University of Michigan, MA, 1967. Chinese language and history.

University of Chicago Law School, JD, 1972. Columbia University Law School, LLM, 1984.

Morton Holbrook III is a retired US diplomat (Foreign Service Officer) who has also worked as a professor and an attorney.  As a diplomat from 1975 until 2007, he was assigned to overseas United States diplomatic posts in Taipei, Beijing, Shenyang, Tokyo, Manila, and Paris. In China, he helped open the US Embassy in Beijing in 1979, was involved in negotiating the US-China Consular Convention, and drafted human rights reports.  He also served as principal officer (US Consul General) in Shenyang. In Northeast China. 

Domestic assignments at the State Department in Washington DC included the Office of the Under Secretary for Security Assistance, the Office of Chinese Affairs, the Legal Adviser’s Office, and the Office of the Counselor.  In New York City, he participated in the State Department’s academic training program at Columbia University Law School, where he was associated with the Center for Chinese Legal Studies and received an LLM degree.  He was also the State Department Fellow at the Council on Foreign Relations. 

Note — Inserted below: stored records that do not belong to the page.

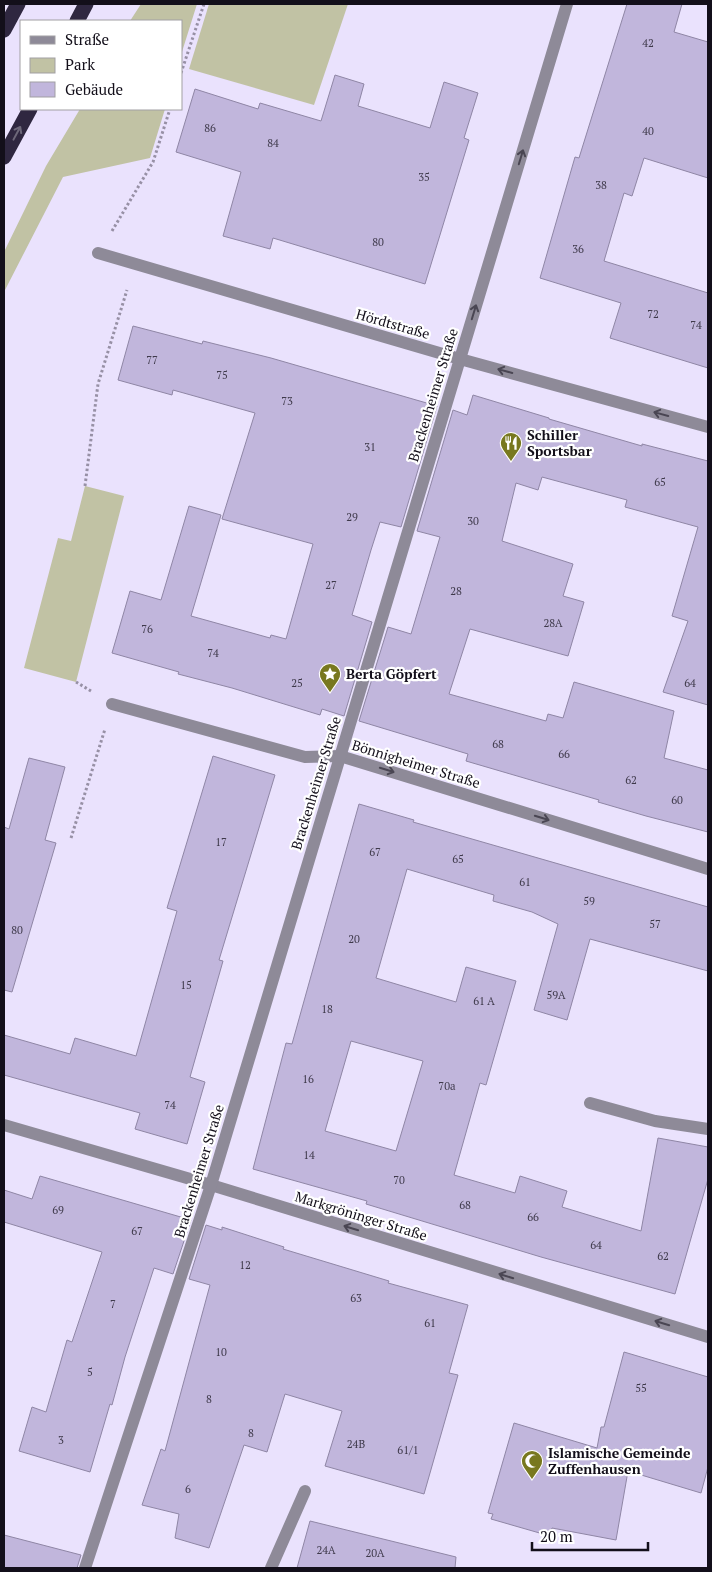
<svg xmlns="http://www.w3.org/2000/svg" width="712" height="1572" viewBox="0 0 712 1572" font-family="'PT Serif',serif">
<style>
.green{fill:#c1c2a4}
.building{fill:#c1b6dc;stroke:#8f86a5;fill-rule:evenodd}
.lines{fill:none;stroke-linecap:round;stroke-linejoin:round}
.path{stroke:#9790a5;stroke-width:3;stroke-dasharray:2.5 2.5;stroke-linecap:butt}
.minor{stroke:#8e8a98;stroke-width:12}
.highway{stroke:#2f2740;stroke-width:15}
.oneway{stroke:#6d6879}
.oneway2{stroke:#4a4653}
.labels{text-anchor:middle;stroke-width:4.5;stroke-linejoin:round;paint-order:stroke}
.number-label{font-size:11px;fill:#3e394a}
.street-label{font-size:14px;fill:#130f1a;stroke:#fff}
.poi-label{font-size:14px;font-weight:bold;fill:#130f1a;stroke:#fff;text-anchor:start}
</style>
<rect width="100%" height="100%" fill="#eae2fd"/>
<g class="green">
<polygon points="141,4 197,4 181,55 181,21 130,21"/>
<polygon points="209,4 348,4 314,105 189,69"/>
<polygon points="80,109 165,109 150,158 63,177 4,292 4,252 46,166"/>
<polygon points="85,486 124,496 76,682 24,668 58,538 71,541"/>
</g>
<g class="building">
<polygon points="627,4 682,4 674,32 708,42 708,178 644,158 632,196 624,193 604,261 708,293 708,368 610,338 621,303 540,278 575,157 579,158"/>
<polygon points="335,75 364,84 358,106 430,128 444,82 478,93 464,138 469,140 425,284 273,238 270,249 223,236 241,172 176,152 195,89 258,109 260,103 321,121"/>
<polygon points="133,326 202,344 203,341 271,358 437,406 401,527 380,522 371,550 352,615 372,622 344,716 322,709 320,715 232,688 178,674 179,672 112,653 130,591 161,600 189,506 221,515 191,616 270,638 271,635 286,639 313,544 222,519 255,413 173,390 172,395 118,380"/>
<polygon points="473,395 549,418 549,419 642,446 642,444 708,461 708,705 663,692 688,621 672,616 698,527 625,507 627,500 542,477 538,490 516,483 502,541 573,564 563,596 584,602 568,656 470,629 449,694 546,721 548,714 563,718 574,682 674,711 664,758 708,770 708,832 646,816 598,802 599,800 466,761 468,754 359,721 388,627 411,634 440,537 417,531 453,410 467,415"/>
<polygon points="213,756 275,775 219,960 223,961 190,1077 205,1082 187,1144 135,1129 140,1113 4,1075 4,1035 70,1054 75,1038 136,1056 177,911 167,908"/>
<polygon points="29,758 65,767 45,840 56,843 12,992 4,990 4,827 9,829"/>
<path d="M359,804L414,820L413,822L708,907V971L590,939L567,1020L534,1010L558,924L532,912L493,901L494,895L407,869L376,978L456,1002L466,967L516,981L486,1085L480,1083L454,1175L515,1193L520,1176L567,1191L562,1207L641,1231L658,1138L708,1147V1179L675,1294L541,1257L366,1204L367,1201L253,1169L286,1043L292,1044ZM351,1041L423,1061L396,1151L325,1131Z"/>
<polygon points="40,1176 191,1220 173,1274 154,1268 125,1357 112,1405 110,1404 90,1472 19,1451 32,1407 46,1412 67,1340 72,1342 102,1252 4,1222 4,1190 32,1199"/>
<polygon points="206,1225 222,1230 222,1227 284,1247 283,1249 389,1281 388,1283 468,1305 449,1373 458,1375 424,1494 325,1466 342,1411 285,1394 267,1452 244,1445 209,1548 175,1538 179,1514 142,1505 161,1449 165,1451 210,1285 189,1279"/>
<polygon points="624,1352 708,1377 708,1467 701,1493 628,1471 616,1540 552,1528 550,1536 491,1519 493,1514 488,1513 514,1423 597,1448 601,1427 604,1427"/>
<polygon points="310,1521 456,1557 455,1568 297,1568"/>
<polygon points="4,1535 81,1555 77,1568 4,1568"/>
</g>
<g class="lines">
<g class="path">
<polyline points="181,73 204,4"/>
<polyline points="112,231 153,162 170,109"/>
<polyline points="85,486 98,384 127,290"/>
<polyline points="76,682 91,691"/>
<polyline points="71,838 105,729"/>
</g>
<g class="minor">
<polyline points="98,253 460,359 708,427"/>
<polyline points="112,704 305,757 340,756 708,869"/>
<polyline points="590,1103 655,1121 708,1129"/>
<polyline points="4,1125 211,1185 708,1337"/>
<polyline points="85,1568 211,1185 567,4"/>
<polyline points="271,1568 305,1491"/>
</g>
<g class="highway">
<polyline points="77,21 86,4"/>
<polyline points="4,30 18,4"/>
<polyline points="4,157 30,109"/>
</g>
</g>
<defs><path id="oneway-shaft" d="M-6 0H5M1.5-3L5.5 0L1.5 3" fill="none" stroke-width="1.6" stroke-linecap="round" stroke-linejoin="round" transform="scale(1.25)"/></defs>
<use class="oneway" href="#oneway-shaft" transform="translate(17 133) rotate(-62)"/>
<g class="oneway2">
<use href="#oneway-shaft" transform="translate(521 157) rotate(-73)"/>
<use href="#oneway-shaft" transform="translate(474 312) rotate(-73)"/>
<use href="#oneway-shaft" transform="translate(505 371) rotate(-165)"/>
<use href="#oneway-shaft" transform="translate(661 414) rotate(-165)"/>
<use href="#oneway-shaft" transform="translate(387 770) rotate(17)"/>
<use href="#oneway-shaft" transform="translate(542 818) rotate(17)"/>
<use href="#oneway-shaft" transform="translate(351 1228) rotate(-163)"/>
<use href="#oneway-shaft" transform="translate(506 1276) rotate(-163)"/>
<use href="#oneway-shaft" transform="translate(662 1323) rotate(-163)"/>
</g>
<defs>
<g id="restaurant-pin" transform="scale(1.125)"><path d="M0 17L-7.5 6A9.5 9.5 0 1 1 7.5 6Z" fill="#78781f" stroke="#fff"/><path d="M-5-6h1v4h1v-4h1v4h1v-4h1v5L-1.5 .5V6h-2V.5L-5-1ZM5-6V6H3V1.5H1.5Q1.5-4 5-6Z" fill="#fff"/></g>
<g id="sight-pin" transform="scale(1.125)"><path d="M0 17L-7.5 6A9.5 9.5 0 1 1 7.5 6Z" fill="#78781f" stroke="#fff"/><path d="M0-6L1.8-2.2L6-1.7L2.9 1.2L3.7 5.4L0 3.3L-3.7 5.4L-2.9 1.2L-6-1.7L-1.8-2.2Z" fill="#fff"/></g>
<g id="mosque-pin" transform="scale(1.125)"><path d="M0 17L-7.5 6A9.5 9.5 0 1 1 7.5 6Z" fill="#78781f" stroke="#fff"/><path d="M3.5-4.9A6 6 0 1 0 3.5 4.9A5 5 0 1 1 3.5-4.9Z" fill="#fff"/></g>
</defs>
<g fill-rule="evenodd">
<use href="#restaurant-pin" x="511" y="443"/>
<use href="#sight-pin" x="330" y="674"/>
<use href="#mosque-pin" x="532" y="1461"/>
</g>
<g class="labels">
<g class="number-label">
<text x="648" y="47">42</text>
<text x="210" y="132">86</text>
<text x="648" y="135">40</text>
<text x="273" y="147">84</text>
<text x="424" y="181">35</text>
<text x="601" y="189">38</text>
<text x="378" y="246">80</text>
<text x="578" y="253">36</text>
<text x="653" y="318">72</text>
<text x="696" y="329">74</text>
<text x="152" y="364">77</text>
<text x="222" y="379">75</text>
<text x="287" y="405">73</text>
<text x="370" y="451">31</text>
<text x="660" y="486">65</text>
<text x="352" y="521">29</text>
<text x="473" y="525">30</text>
<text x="331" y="589">27</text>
<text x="456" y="595">28</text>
<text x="553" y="627">28A</text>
<text x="147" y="633">76</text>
<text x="213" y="657">74</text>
<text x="297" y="687">25</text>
<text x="690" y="687">64</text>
<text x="498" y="748">68</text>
<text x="564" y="758">66</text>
<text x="631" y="784">62</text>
<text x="677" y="804">60</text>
<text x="221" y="846">17</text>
<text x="375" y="856">67</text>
<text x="458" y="863">65</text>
<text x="525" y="886">61</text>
<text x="589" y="905">59</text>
<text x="655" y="928">57</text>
<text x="17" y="934">80</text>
<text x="354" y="943">20</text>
<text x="186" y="989">15</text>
<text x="556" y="999">59A</text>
<text x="484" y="1005">61 A</text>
<text x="327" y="1013">18</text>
<text x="308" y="1083">16</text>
<text x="447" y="1090">70a</text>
<text x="170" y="1109">74</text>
<text x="309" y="1159">14</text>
<text x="399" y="1184">70</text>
<text x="465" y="1209">68</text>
<text x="58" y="1214">69</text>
<text x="533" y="1221">66</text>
<text x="137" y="1235">67</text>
<text x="596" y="1249">64</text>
<text x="663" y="1260">62</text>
<text x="245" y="1269">12</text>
<text x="356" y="1302">63</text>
<text x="113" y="1308">7</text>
<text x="430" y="1327">61</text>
<text x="221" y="1356">10</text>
<text x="90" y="1376">5</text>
<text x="641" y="1392">55</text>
<text x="209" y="1403">8</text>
<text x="251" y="1437">8</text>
<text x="61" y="1444">3</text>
<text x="356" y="1448">24B</text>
<text x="408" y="1454">61/1</text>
<text x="188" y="1493">6</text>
<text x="326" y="1554">24A</text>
<text x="375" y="1557">20A</text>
</g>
<g class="street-label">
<text transform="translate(393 324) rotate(16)" y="5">Hördtstraße</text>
<text transform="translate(433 395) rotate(-73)" y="5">Brackenheimer Straße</text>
<text transform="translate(416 764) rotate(17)" y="5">Bönnigheimer Straße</text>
<text transform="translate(316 783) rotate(-73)" y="5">Brackenheimer Straße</text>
<text transform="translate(199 1171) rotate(-73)" y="5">Brackenheimer Straße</text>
<text transform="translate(361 1216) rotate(17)" y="5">Markgröninger Straße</text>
</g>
<g class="poi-label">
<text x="527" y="440">Schiller<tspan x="527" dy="16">Sportsbar</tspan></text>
<text x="346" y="679">Berta Göpfert</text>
<text x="548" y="1458">Islamische Gemeinde<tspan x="548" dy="16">Zuffenhausen</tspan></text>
</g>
</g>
<rect width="712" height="1572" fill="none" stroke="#130f1a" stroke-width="10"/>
<rect x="20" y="20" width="162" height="90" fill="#ffffff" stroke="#a19fa3"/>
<rect x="30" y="36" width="25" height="8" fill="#8e8a98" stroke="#a19fa3"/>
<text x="65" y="45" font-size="15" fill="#130f1a">Straße</text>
<rect x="30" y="58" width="25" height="15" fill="#c1c2a4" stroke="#a19fa3"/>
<text x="65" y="70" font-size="15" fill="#130f1a">Park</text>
<rect x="30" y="82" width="25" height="15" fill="#c1b6dc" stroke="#a19fa3"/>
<text x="65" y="95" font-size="15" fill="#130f1a">Gebäude</text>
<path d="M532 1542v8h116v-8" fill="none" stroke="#130f1a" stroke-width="2.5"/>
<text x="540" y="1542" font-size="15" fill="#130f1a" stroke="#ffffff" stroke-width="4" paint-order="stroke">20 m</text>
</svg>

Following retirement as a diplomat, he was employed for five years as a Professor at United International College in Zhuhai, China, where he was the head of the Government and International Relations program. From 2013 until 2016, he was Director of the Hong Kong America Center, located on the campus of the Chinese University of Hong Kong.  The Center organized simulations on foreign policy issues (jsuch as climate change; the South China Sea dispute) for students in universities in Hong Kong and surrounding areas in China.

Mr. Holbrook has recently taught part-time at Brescia University and Kentucky Wesleyan College in Owensboro, and at the Brandeis School of Law at the University of Louisville.  He also oversees local participation in the academic webinar series on foreign policy issues from the Council on Foreign Relations.